The South Australian Government is looking to introduce laws against cyber-bullying, just like they have in seven US states including New York.
From Adelaide Now :
“The Government wants to attack this disgusting fad of thugs engineering and filming violent and humiliating acts, and posting the images to websites,” Attorney General Mr John Rau told The Advertiser. “That behaviour is unacceptable.”
The laws, which he hoped to introduce into Parliament before the end of the year, follow several incidents in the past year, including one at Craigmore High School where an assault on a student was posted on the internet.
Mr Rau said the proposed legislation would be the first of its kind in Australia.
No other Australian state has legislation specifically aimed at this type of cyber bullying, while overseas legislation is in place in the US and France.
At least seven American states, including New York, Missouri, Rhode Island and Maryland, have laws penalising cyber bullying, while several cities have passed ordinances making online harassment a misdemeanour.
Mr Rau said the penalties involved in the new laws would range from fines to imprisonment for repeat offenders.
The laws will make it an offence to knowingly take or publish humiliating, demeaning or degrading images of another person without their consent.

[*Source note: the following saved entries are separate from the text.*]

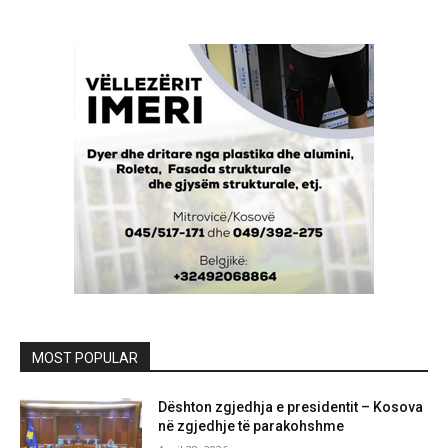
MOST POPULAR
Dështon zgjedhja e presidentit – Kosova
në zgjedhje të parakohshme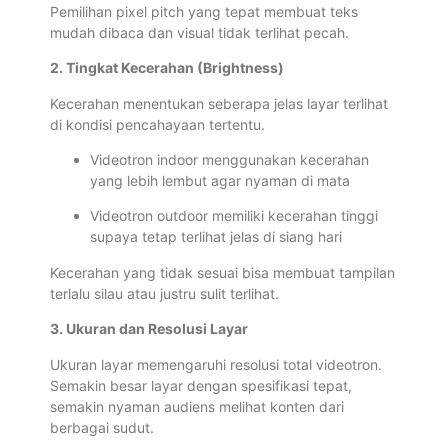
Pemilihan pixel pitch yang tepat membuat teks
mudah dibaca dan visual tidak terlihat pecah.
2. Tingkat Kecerahan (Brightness)
Kecerahan menentukan seberapa jelas layar terlihat
di kondisi pencahayaan tertentu.
Videotron indoor menggunakan kecerahan
yang lebih lembut agar nyaman di mata
Videotron outdoor memiliki kecerahan tinggi
supaya tetap terlihat jelas di siang hari
Kecerahan yang tidak sesuai bisa membuat tampilan
terlalu silau atau justru sulit terlihat.
3. Ukuran dan Resolusi Layar
Ukuran layar memengaruhi resolusi total videotron.
Semakin besar layar dengan spesifikasi tepat,
semakin nyaman audiens melihat konten dari
berbagai sudut.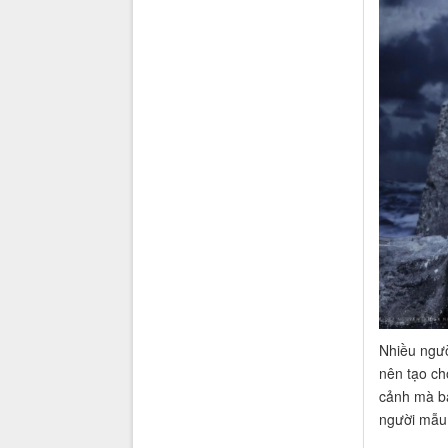
Nhiều ngườ
nên tạo ch
cảnh mà bạ
người mẫu 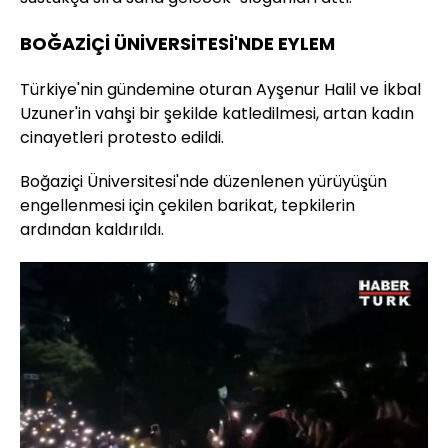
BOĞAZİÇİ ÜNİVERSİTESİ'NDE EYLEM
Türkiye'nin gündemine oturan Ayşenur Halil ve İkbal
Uzuner'in vahşi bir şekilde katledilmesi, artan kadın
cinayetleri protesto edildi.
Boğaziçi Üniversitesi'nde düzenlenen yürüyüşün
engellenmesi için çekilen barikat, tepkilerin
ardından kaldırıldı.
Yüklendi
: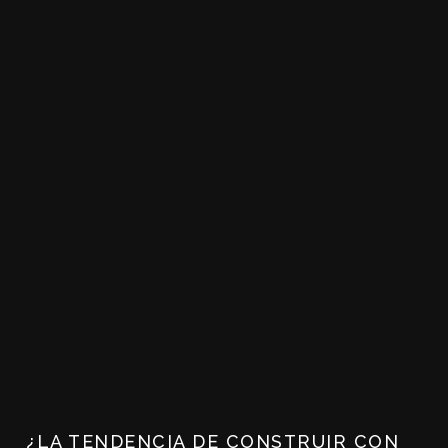
¿LA TENDENCIA DE CONSTRUIR CON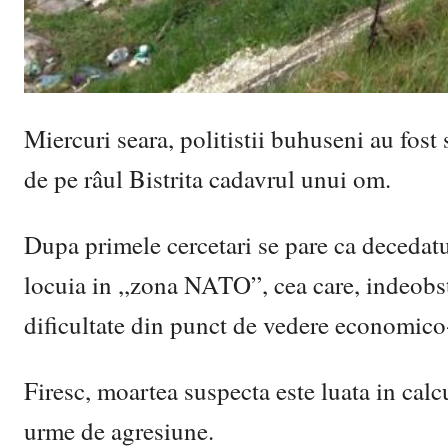
Miercuri seara, politistii buhuseni au fost
de pe râul Bistrita cadavrul unui om.
Dupa primele cercetari se pare ca decedatu
locuia in ,,zona NATO”, cea care, indeobst
dificultate din punct de vedere economico
Firesc, moartea suspecta este luata in calc
urme de agresiune.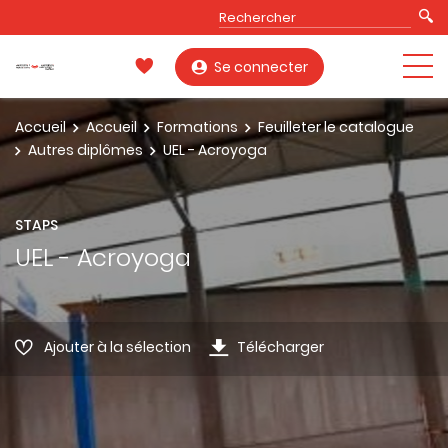
Se connecter
Accueil
Accueil
Formations
Feuilleter le catalogue
Autres diplômes
UEL - Acroyoga
STAPS
UEL - Acroyoga
Ajouter à la sélection
Télécharger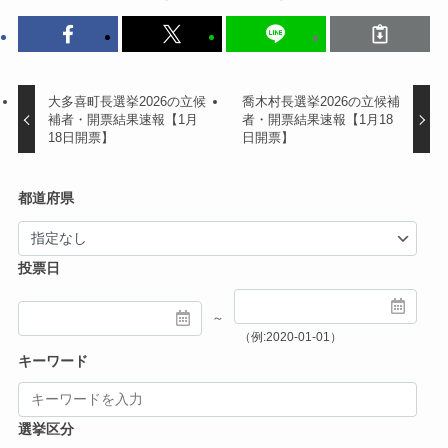
大多喜町長選挙2026の立候
喬木村長選挙2026の立候補
補者・開票結果速報【1月
者・開票結果速報【1月18
18日開票】
日開票】
都道府県
投票日
～
（例:2020-01-01）
キーワード
選挙区分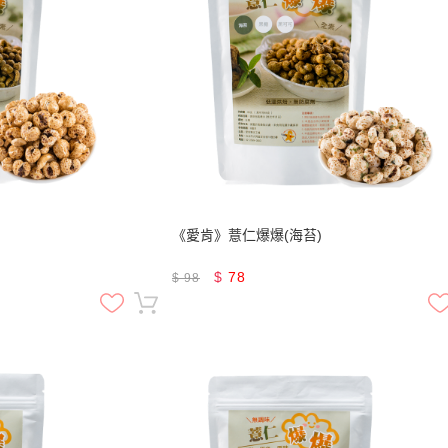
《愛肯》薏仁爆爆(海苔)
$
78
$
98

Mr Rau said this could also involve images of people, originally taken with their consent, but then later used in a humiliating or nasty way – such as after a relationship had broken up. “A decade ago, we had in the electronic media five broadcasters who were subject to various disciplinary codes,” he said. “We now have thousands or millions of people capable of creating a broadcast without any control at all – that is everybody who has a mobile phone.”